Thursday, May 24, 2012

Lessons from Living on a Food Stamp-Sized Budget

If you read extensively in the food and sustainability media (which I assume you do if you are here), you can't have escaped the news that celebri-chef Mario Batali has just spent a week living on a food stamp-sized budget.  He is doing this in protest of proposed cuts to the program, and I have no doubt that he experienced a real change in the way he eats. I will therefore resist making too many cracks about him potentially missing his white truffle oil.

Many bloggers run a "food stamp challenge" for themselves in an attempt to better understand the food situation of those in poverty, and some conclude that it is government subsidies that are critical to the good health of these citizens.  This may or may not be your conclusion, but I thought it would be interesting to compare my own food experience with that of the food stamp budget to see what complexities emerge that might make this problem more than just a simple problem of governmental transfer payments.

I generally keep track of the money Mr. FC&G and I spend at grocery stores and farmers' markets.  I make no effort to restrict us to items that would be allowed under the food stamp program, so along with our pasta and potatoes, these figures tend to include the odd bottle of injector cleaner, an area rug, or a grinder of Himalayan sea salt.  For the first four full months of 2012, we had the following totals:

  • January:  $557.87
  • February:  $354.82
  • March:  $308.55
  • April:  $466.68
  • Overall Average:  $421.98
The SNAP budget for a family of two is $367 per month, so you will note that for two of our four months, we actually spent less on groceries than the SNAP program would have allowed.  The average expenditure puts us just $55 over the SNAP budget, so we are not eating at the poverty level, but we are certainly not overspending for a DINK household with two healthy incomes.

So what are the complicating factors?

  • Our list here doesn't include restaurant meals, which probably average one per week.  On the other hand, these were four pretty good months to choose, because Mr.

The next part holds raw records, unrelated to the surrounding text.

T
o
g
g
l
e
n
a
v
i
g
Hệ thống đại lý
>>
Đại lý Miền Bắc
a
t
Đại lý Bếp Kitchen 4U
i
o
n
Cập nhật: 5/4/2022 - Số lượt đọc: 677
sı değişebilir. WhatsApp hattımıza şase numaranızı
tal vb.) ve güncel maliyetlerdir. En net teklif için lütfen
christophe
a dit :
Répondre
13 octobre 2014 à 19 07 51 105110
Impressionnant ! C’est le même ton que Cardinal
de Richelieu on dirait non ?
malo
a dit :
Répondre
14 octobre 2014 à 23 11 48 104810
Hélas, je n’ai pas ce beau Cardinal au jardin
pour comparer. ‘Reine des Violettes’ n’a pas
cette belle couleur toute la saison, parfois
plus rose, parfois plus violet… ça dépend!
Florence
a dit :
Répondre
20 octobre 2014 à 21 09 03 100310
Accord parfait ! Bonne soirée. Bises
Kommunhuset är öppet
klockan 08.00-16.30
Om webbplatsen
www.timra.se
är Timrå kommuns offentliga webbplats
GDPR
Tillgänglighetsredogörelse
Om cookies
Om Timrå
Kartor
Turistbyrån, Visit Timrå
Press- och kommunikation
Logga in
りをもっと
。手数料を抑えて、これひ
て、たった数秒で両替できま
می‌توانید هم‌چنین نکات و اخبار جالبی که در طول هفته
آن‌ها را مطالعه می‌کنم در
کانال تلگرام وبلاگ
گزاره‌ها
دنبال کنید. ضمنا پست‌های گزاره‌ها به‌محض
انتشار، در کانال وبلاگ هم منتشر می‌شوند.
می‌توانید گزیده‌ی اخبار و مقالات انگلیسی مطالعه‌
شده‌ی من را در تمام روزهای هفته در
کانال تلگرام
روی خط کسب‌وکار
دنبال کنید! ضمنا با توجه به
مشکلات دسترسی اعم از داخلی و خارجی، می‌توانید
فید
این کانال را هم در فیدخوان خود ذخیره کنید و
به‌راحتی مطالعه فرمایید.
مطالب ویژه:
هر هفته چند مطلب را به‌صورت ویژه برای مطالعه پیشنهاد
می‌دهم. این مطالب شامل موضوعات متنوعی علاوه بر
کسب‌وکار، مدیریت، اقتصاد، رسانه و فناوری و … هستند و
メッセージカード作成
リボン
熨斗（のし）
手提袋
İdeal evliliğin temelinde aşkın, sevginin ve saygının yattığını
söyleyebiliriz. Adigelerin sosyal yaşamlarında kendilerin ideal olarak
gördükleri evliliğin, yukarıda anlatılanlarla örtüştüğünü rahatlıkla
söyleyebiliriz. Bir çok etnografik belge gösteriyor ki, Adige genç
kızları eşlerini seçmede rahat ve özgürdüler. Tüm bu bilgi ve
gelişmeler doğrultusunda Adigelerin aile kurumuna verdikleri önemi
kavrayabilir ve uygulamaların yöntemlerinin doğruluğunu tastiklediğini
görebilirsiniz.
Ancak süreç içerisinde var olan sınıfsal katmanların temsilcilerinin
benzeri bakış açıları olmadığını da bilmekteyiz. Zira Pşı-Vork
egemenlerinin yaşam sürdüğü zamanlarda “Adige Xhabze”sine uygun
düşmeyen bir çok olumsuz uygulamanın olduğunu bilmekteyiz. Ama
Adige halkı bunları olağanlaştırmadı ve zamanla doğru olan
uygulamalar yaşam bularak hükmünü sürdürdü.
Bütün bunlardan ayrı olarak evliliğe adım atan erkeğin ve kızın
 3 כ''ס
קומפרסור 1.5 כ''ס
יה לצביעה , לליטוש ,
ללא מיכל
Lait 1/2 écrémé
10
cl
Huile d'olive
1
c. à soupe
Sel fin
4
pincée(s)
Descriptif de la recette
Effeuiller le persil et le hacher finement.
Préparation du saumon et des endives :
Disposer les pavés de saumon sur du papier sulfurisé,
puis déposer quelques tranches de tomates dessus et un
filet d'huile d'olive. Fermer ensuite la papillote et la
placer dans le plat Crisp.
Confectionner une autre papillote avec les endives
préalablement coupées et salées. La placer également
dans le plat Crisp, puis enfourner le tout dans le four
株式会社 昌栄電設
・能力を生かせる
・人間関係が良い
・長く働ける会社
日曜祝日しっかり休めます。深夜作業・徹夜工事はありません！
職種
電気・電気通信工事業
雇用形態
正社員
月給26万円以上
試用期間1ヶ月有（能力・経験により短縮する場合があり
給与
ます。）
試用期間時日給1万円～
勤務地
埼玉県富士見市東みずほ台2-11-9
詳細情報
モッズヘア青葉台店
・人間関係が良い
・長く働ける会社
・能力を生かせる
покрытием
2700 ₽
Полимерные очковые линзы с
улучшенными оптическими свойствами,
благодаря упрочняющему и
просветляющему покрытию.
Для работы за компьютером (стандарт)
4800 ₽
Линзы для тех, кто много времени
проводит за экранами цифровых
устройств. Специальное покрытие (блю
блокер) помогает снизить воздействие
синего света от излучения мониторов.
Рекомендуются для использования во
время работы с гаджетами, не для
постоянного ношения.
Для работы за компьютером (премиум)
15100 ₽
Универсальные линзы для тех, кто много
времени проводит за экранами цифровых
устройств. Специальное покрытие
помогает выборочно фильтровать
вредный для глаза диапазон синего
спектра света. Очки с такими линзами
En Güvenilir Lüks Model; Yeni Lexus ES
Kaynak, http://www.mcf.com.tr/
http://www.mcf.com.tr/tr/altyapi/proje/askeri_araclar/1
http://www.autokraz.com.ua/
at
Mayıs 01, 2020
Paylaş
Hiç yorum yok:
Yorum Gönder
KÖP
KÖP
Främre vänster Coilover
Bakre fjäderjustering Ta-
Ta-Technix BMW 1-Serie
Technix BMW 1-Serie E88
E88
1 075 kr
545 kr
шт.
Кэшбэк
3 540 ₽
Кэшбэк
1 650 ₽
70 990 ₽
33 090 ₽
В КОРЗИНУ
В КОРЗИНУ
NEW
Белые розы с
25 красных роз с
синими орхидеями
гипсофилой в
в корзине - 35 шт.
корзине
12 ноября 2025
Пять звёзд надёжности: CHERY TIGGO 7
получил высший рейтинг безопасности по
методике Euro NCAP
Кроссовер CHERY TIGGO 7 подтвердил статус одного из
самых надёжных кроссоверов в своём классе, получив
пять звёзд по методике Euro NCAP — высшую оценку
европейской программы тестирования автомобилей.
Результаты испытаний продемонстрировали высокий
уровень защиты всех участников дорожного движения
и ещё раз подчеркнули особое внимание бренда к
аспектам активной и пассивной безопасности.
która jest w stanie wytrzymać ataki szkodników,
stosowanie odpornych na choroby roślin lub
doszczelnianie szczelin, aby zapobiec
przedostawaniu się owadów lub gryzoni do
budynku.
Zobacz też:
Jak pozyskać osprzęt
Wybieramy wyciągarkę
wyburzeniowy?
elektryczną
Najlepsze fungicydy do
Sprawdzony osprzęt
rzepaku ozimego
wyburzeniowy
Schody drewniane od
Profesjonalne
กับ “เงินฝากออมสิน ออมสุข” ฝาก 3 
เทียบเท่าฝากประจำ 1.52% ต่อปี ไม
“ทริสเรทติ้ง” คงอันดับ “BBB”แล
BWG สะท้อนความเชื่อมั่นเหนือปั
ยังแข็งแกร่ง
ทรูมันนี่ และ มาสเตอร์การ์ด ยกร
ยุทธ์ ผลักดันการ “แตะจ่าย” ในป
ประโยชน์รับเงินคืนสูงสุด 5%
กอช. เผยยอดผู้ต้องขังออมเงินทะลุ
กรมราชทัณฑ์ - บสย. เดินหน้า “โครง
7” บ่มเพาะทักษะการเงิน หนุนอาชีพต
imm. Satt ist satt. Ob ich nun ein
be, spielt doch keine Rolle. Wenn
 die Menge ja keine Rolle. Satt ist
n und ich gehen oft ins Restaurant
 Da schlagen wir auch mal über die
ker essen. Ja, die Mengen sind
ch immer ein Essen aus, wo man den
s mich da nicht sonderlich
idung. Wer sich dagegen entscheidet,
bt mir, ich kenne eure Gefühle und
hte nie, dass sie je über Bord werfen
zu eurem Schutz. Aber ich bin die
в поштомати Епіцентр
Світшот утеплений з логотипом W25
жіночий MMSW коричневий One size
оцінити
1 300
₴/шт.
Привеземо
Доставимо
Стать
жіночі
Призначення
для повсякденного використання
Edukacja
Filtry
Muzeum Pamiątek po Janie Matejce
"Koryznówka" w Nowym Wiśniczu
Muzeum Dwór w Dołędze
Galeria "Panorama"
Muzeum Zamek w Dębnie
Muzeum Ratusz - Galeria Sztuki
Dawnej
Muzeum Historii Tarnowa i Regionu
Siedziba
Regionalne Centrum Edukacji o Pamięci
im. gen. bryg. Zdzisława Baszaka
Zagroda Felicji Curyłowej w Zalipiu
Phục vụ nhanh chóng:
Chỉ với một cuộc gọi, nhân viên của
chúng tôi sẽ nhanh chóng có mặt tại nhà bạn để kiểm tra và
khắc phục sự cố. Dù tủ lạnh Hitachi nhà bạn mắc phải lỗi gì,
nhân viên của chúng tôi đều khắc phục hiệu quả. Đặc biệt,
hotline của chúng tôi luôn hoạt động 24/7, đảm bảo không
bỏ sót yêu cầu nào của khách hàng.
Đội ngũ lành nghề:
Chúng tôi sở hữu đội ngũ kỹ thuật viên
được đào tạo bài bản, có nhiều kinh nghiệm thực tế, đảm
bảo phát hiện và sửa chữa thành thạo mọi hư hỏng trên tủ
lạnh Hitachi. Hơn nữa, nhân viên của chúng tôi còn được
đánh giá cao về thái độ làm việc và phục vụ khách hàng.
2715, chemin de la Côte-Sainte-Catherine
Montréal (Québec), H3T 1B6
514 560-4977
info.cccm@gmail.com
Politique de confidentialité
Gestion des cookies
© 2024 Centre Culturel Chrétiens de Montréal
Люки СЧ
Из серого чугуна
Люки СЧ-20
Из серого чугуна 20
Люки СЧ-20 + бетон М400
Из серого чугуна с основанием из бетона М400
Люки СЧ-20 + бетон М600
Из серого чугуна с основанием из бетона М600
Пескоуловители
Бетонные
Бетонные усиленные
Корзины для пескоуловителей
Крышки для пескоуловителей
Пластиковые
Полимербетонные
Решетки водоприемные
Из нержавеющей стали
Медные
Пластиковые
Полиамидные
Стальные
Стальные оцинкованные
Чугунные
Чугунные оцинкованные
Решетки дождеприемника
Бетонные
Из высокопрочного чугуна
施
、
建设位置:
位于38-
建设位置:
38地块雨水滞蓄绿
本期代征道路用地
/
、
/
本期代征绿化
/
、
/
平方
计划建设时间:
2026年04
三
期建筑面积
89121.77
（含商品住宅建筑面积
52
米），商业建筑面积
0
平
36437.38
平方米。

FC&G was not travelling for business and doing a lot of eating out on per diem reimbursements.  These totals are more or less what it took to feed us.
  • We were not eating badly.  We eat hormone-free cheese; local, free-range eggs; local, grass-fed beef, and free range chicken.  I suspect the SNAP program administrators would blanch at the $6.50 I just paid for a pound of grass-fed stew meat.  We make extremely healthy choices.
  • On the other hand, we have the ability to make those choices.  Looking back on my grocery tallies, there were days that we went to three different grocery stores and a farmers' market to get our food.  We can drive anywhere we wish to source our food, and we can (and do) choose to spend up when we are at a farmers' market, because we want to keep our local providers in business.
  • We have the money to stock up.  Part of this tally includes a stock-up spree on organic vanilla that Mr. FC&G undertook when reading of threats to global vanilla supply.  We regularly stock up on pantry items like flour, honey, olive oil, and other things when we see a good price, whether that throws us over the SNAP budget each month or not.
  • We have a garden.  Although these four months were certainly the most garden-free of the year, we still were eating canned and dried foods from last summer, and I expect our monthly outlay will drop very shortly as I start bringing in fresh produce.  We have the land and the tools and the knowledge to produce our own food.
So what does this mean?  Well, for me it indicates that we must do a better job using space, particularly urban spaces like rooftops, to allow more people to grow and produce food to live within a budget.  One of the differences between the experience of the poor historically versus now is that it used to be common for residents of tenement buildings to keep chickens for meat and eggs.  Although I can't imagine how that must have smelled in apartments with too many people and too few windows that opened onto air shafts, it points out that we have required the poorest members of our communities to be divorced from the sources of their food.  Changing the SNAP budget one way or the other won't make anyone's life more sustainable.

As always, I don't want to turn this into a political blog, not least because I believe that caring people across the spectrum look at the problem and propose a variety of ways to solve it.  However, my take-away from my analysis is that it is not just a question of budget, it is a question of time, knowledge, and ability to pursue procurement of the kinds of foods we want to eat to stay healthy.  When we have those tools, we can even throw the occasional choice from the automotive section in there.